Power rankings right now would probably shake up that order to put have the Bruins followed by the Penguins and then Rangers. It took the Rangers a little longer than they would have liked to hit their stride, but they’ve found it now with points in five straight (4-0-1). Anyone who picked the Rangers to win the Cup prior to the season should feel comfortable enough sticking to their guns, as Henrik Lundqvist has been his usual self, while the Rangers continue to block shots and make it tough to get quality scoring chances. Then there’s Rick Nash.
In Pittsburgh, the most important statistic is Sidney Crosby’s games played, which is all of them. Everyone knows that team has all the talent in the world, but Crosby’s concussion history makes it tough to count on them to have their best player in the lineup. Crosby’s been both healthy and productive (seven goals and 17 assists for 24 points). Keeping things in Pennsylvania, it’s hard to be too surprised by the Flyers’ disappointing start. Philadelphia has allowed an average of three goals a game. Think they wish that whole Shea Weber thing worked out?

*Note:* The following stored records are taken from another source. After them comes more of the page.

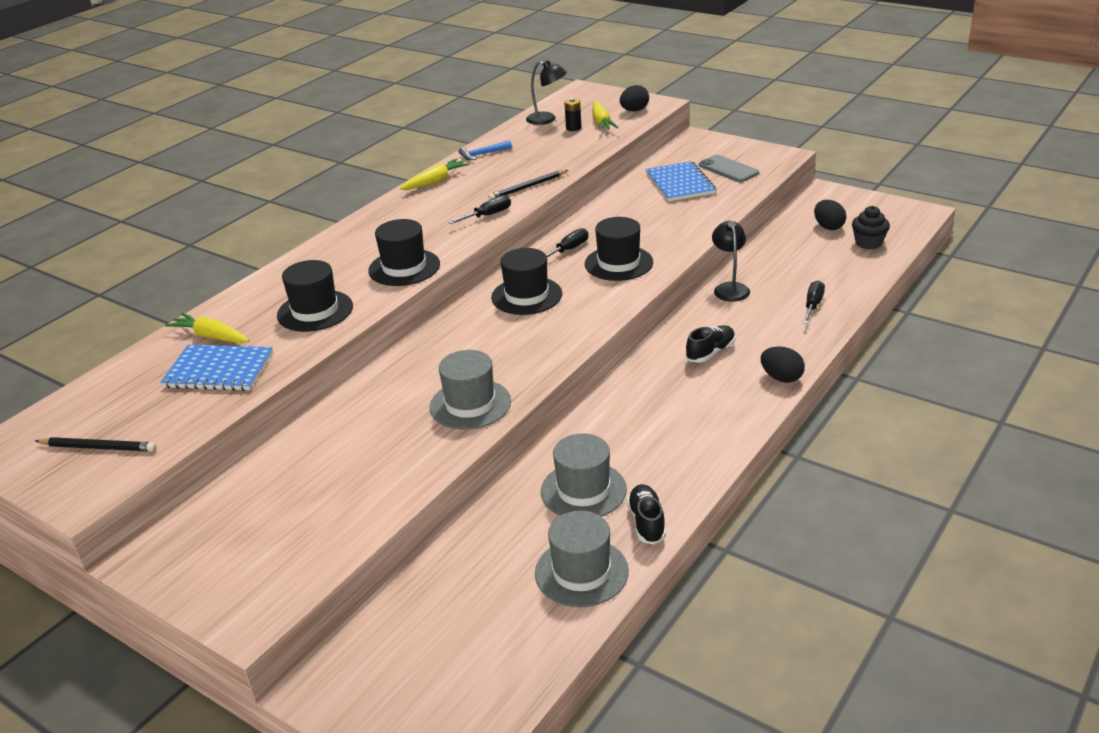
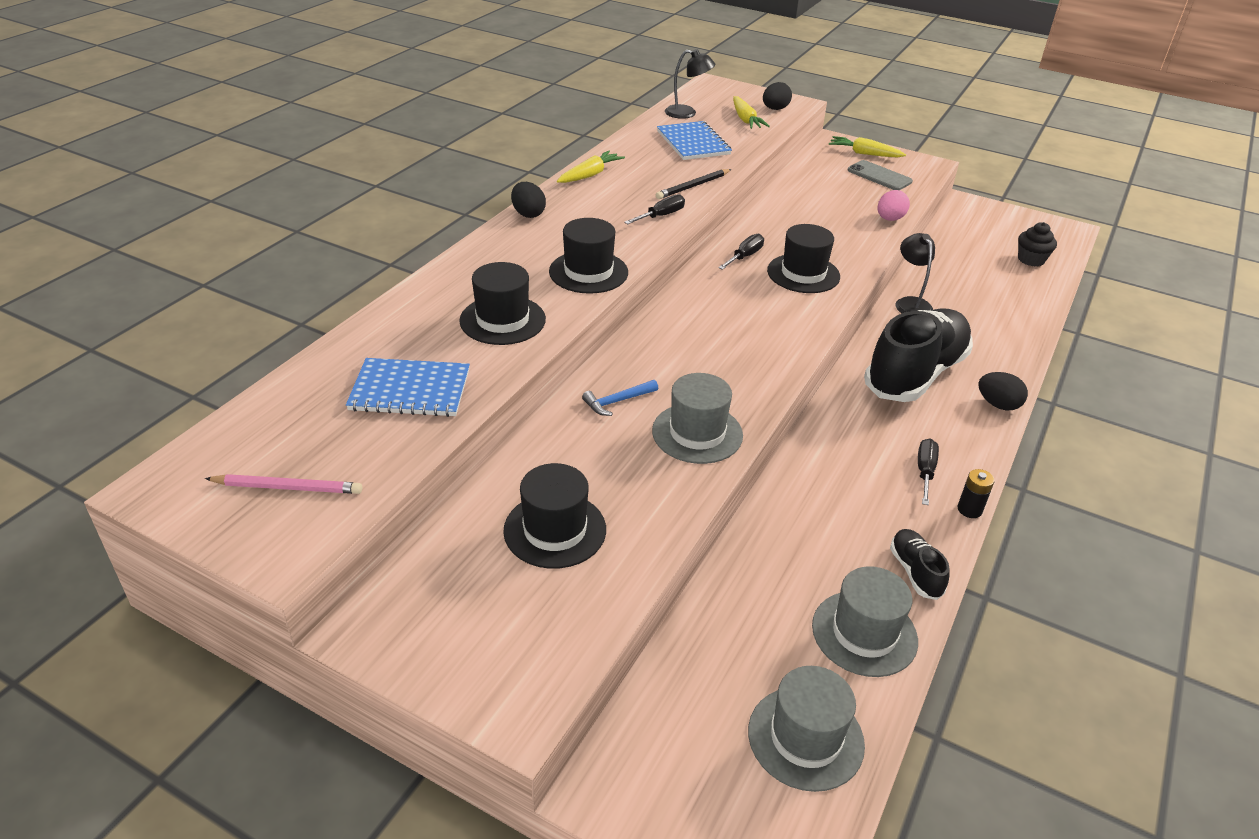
camera: 10 degrees left, 5 degrees up
(98, 447) = (287, 487): black pencil -> pink pencil
(211, 336) = (388, 348): yellow carrot -> yellow carrot (864, 154)
(483, 154) = (631, 147): blue hammer -> blue hammer (617, 401)
(526, 296) = (717, 307): black hat -> black hat (555, 530)
(573, 128) = (718, 124): black battery -> black battery (969, 509)
(583, 490) = (834, 533): grey hat -> grey hat (805, 738)
(680, 183) = (835, 189): blue notebook -> blue notebook (693, 143)
(710, 352) = (915, 374): black shoe -> black shoe, size x2.31
(722, 209) = (889, 219): none -> pink egg
(813, 305) = (1000, 325): black screwdriver -> black screwdriver (925, 472)
(828, 227) = (985, 241): black egg -> black egg (528, 214)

Over in the Southeast, the division-leading Hurricanes have shown that they’re more than just improved on paper. Jordan Staal’s been a good fit with Jeff Skinner, while Alexander Semin has 10 points through 13 games. Semin’s former club has been one of the biggest disappointments in the entire league, as Adam Oates’ Capitals sit at the bottom of the conference with just 11 points (5-9-1) through 15 games.